Once constructed, the sphere had to be functional in order to move on in the exam process: “The next part was to take that sphere and roll it across the floor,” Sawaya explained. “And if it rolled properly, you move on. If it just kind of goes off to the side, you’ve likely built a cube. It’s important that it actually rolled.”
Twenty-four-year-old Andrew Johnson, reportedly the youngest Master Builder in the company’s history at the time he was hired, got the job after a three-round interview process in which the DePaul University History grad was required to build a Picasso sculpture, a 20-brick version of Dr. Seuss’ Lorax, a violin, and a harmonica. While there are no Master Builder positions currently listed on LEGO’s site, there is an opening for a Model Builder, which can be a gateway position to Master Builder, at the LEGO Discovery Center in Chicago.
(“With LEGO there’s truly no limit to how many ways a problem can be solved.” Video interview submission for Master Builder Andrew Johnson / Video Credit: Andrew Johnson/YouTube)
Some Master Builders have found other ways through the door. In 2011, Cal Walsh, 24 (at the time he was hired), landed the job by designing, among other things, a spaceship, a tennis shoe, and a unicycle that spelled out his first name during a two-day LEGO-hosted competition. Walsh graduated with an engineering degree from the University of Texas at Austin.
Another potential point of entry is the LEGO MBA, or “Master Builder Academy” program, which is taught by Master Builders and equips graduates with the “skills, design secrets, and advanced building techniques used by the pros.” LEGO is careful to warn that attending the MBA doesn’t guarantee employment, but there’s no way that interacting with the current brick masters could hurt a gifted builder’s chances for getting on the company’s radar.
One More LEGO Job: LEGO Certified Professional
Another possible avenue to a life of LEGOs is acceptance into the coveted legion of “LEGO Certified Professionals,” LEGO hobbyists who are not technically employed by the company, but are “officially recognized by the LEGO Group as trusted business partners.” Essentially freelance LEGO artists, LCPs are endorsed by LEGO and given the opportunity to buy bricks in bulk in exchange for granting LEGO rights to show off their creations.
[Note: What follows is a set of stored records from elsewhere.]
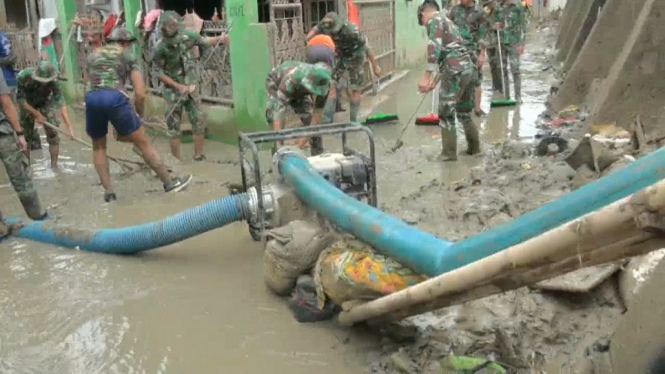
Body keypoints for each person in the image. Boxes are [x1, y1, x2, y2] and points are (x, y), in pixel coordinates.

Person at [85, 27, 192, 202]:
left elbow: (90, 83)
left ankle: (109, 193)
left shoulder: (93, 55)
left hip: (92, 98)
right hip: (114, 96)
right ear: (126, 43)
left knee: (98, 147)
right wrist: (139, 117)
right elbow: (140, 93)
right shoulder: (128, 56)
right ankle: (170, 183)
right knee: (143, 142)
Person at [152, 10, 229, 162]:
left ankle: (199, 155)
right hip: (172, 91)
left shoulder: (188, 36)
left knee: (198, 120)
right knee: (173, 126)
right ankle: (177, 161)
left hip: (191, 86)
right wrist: (178, 86)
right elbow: (157, 72)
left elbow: (205, 41)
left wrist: (222, 38)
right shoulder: (160, 48)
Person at [417, 0, 480, 161]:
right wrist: (435, 81)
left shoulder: (434, 21)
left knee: (445, 113)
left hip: (455, 70)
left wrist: (426, 76)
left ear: (424, 13)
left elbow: (435, 47)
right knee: (465, 112)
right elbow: (450, 52)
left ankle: (449, 154)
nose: (424, 25)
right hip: (468, 69)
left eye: (422, 21)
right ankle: (475, 149)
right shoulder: (449, 22)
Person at [306, 12, 380, 125]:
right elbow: (315, 30)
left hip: (356, 54)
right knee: (331, 83)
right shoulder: (325, 24)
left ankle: (353, 122)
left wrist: (375, 66)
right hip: (341, 54)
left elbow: (367, 49)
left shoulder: (351, 30)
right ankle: (327, 120)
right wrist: (308, 39)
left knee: (355, 88)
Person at [0, 66, 49, 238]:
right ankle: (39, 216)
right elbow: (6, 103)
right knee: (19, 176)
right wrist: (19, 133)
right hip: (2, 133)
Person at [15, 61, 75, 169]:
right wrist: (36, 114)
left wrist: (68, 125)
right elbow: (20, 99)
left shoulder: (54, 80)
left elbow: (60, 101)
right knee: (25, 136)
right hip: (27, 102)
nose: (43, 83)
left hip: (46, 101)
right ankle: (26, 168)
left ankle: (54, 167)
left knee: (53, 134)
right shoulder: (23, 76)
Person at [265, 61, 333, 155]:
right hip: (276, 82)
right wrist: (282, 149)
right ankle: (278, 152)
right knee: (272, 117)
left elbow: (316, 117)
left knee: (309, 120)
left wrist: (300, 144)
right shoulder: (291, 79)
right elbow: (278, 112)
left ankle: (317, 154)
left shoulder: (324, 84)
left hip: (300, 90)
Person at [449, 0, 489, 117]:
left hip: (473, 50)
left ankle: (477, 109)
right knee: (456, 78)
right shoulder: (455, 10)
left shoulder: (480, 12)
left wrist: (482, 54)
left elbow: (483, 34)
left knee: (476, 79)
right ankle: (455, 106)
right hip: (456, 50)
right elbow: (449, 28)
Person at [494, 0, 527, 103]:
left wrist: (521, 43)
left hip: (514, 43)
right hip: (501, 42)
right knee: (502, 69)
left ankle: (518, 96)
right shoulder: (498, 7)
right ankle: (506, 97)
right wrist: (496, 26)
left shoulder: (518, 7)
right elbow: (494, 23)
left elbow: (523, 26)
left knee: (515, 69)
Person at [482, 0, 503, 94]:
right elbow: (484, 24)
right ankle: (495, 86)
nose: (488, 6)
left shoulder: (499, 10)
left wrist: (500, 25)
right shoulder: (486, 12)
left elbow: (505, 23)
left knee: (499, 65)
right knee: (492, 64)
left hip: (499, 41)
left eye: (489, 3)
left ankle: (501, 87)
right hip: (489, 41)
There are only 13 LCPs currently on the company’s roster (interestingly, only one woman made the cut), and positions are actually more sought after by some than those of Master Builders, who have even been known to use their role as a springboard to become an LCP. In addition to more creative freedom, LCPs can earn more money making custom sculpture commissions for private clients and corporations than they could from a Master Builder salary. LCP/Master Builder Nathan Sawaya charges between $2,000 to $100,000 for commissions. Fellow LCP Dirk Denoyelle, a former stand-up comedian, once made a custom village for a client for $20,000.
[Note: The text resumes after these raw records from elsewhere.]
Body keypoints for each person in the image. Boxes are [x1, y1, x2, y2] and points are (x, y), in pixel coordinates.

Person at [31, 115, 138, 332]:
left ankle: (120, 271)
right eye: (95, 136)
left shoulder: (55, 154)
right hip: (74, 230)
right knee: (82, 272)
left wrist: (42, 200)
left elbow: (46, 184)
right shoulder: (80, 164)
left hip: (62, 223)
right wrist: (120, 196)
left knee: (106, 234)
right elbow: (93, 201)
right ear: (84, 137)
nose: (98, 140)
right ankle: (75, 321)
(A sculpture by LCP/Master Builder Nathan Sawaya, from his solo exhibit “The Art of the Brick” | Photo Credit: Yzukerman/Flickr)
(LEGO Gaga! Nathan Sawaya used yellow LEGO bricks to construct the headless torso bodysuit worn by Lady Gaga in the video for “G.U.Y.” | “Lady Gaga – G.U.Y. – An ARTPOP Film” | Video Credit: LadyGagaVevo/YouTube)
The LCP selection process isn’t publicized, but LCP and former Master Builder Sean Kenney, who is responsible for broaching the LCP concept to LEGO, and now counts Mazda and Google as clients, told Priceonomics that though there’s no “standard process,” roughly a quarter of LCPs started out as Master Builders. If you prefer to go a more straightforward route and apply to become an LCP directly, there are no current openings, but LEGO recommends checking its website for new listings toward the beginning of 2016.